=== Begin Enclosure ===
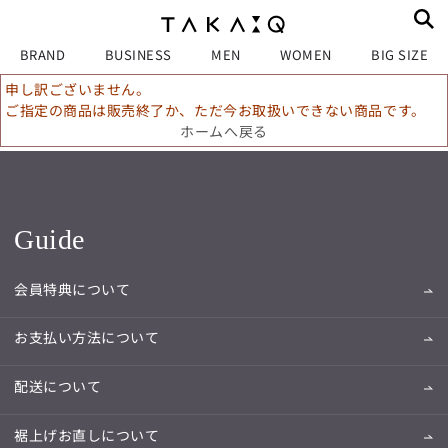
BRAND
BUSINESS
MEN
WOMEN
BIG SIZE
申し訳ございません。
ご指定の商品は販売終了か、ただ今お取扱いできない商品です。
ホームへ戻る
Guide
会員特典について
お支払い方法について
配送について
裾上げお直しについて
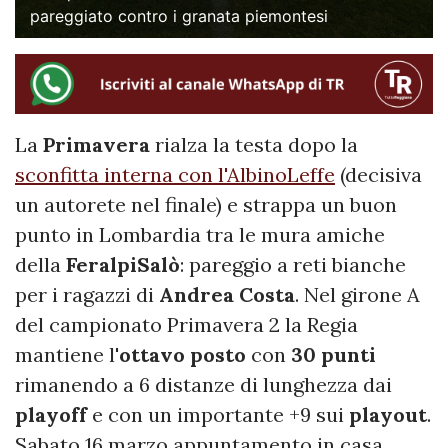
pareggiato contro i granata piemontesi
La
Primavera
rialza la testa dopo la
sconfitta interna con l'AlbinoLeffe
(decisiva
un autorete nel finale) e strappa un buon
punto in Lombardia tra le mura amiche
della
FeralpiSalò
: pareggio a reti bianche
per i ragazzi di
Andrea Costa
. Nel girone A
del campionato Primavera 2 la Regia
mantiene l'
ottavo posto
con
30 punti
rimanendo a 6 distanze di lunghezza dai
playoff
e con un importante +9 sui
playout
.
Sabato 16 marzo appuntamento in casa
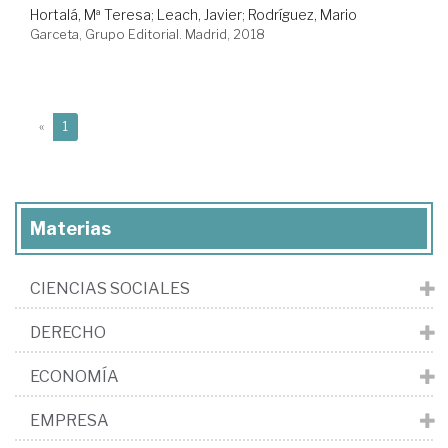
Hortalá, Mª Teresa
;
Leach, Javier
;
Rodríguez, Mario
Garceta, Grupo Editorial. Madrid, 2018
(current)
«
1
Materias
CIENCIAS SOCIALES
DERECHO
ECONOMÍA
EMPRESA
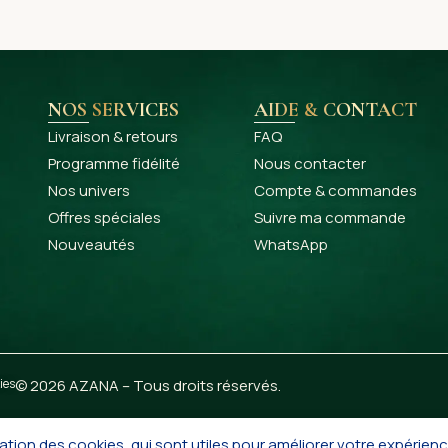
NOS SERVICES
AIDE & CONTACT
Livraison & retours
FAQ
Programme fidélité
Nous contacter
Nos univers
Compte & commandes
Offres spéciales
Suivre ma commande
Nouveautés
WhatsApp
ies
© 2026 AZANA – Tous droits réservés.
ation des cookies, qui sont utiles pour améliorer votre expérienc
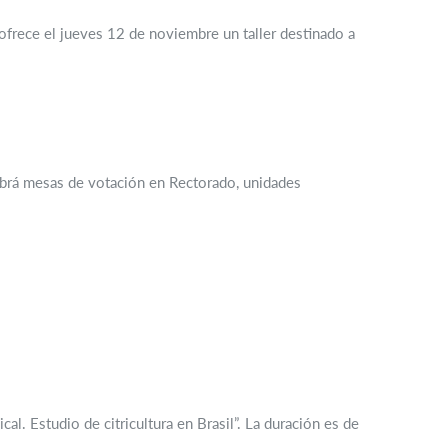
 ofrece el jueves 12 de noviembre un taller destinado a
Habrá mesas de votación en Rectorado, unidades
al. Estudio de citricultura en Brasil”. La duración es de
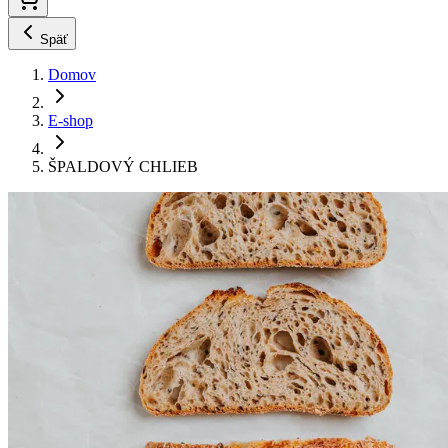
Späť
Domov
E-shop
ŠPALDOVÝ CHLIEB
=== End Enclosure ===
■ PROBLEM REQUIREMENTS: Repeat the listing above exactly, omitting the pictures it contains.

■ SOLUTION TO THIS PROBLEM:
BRAND
BUSINESS
MEN
WOMEN
BIG SIZE
申し訳ございません。
ご指定の商品は販売終了か、ただ今お取扱いできない商品です。
ホームへ戻る
Guide
会員特典について
お支払い方法について
配送について
裾上げお直しについて
pareggiato contro i granata piemontesi
La
Primavera
rialza la testa dopo la
sconfitta interna con l'AlbinoLeffe
(decisiva
un autorete nel finale) e strappa un buon
punto in Lombardia tra le mura amiche
della
FeralpiSalò
: pareggio a reti bianche
per i ragazzi di
Andrea Costa
. Nel girone A
del campionato Primavera 2 la Regia
mantiene l'
ottavo posto
con
30 punti
rimanendo a 6 distanze di lunghezza dai
playoff
e con un importante +9 sui
playout
.
Sabato 16 marzo appuntamento in casa
Hortalá, Mª Teresa
;
Leach, Javier
;
Rodríguez, Mario
Garceta, Grupo Editorial. Madrid, 2018
(current)
«
1
Materias
CIENCIAS SOCIALES
DERECHO
ECONOMÍA
EMPRESA
NOS SERVICES
AIDE & CONTACT
Livraison & retours
FAQ
Programme fidélité
Nous contacter
Nos univers
Compte & commandes
Offres spéciales
Suivre ma commande
Nouveautés
WhatsApp
ies
© 2026 AZANA – Tous droits réservés.
ation des cookies, qui sont utiles pour améliorer votre expérienc
 ofrece el jueves 12 de noviembre un taller destinado a
Habrá mesas de votación en Rectorado, unidades
al. Estudio de citricultura en Brasil”. La duración es de
Späť
Domov
E-shop
ŠPALDOVÝ CHLIEB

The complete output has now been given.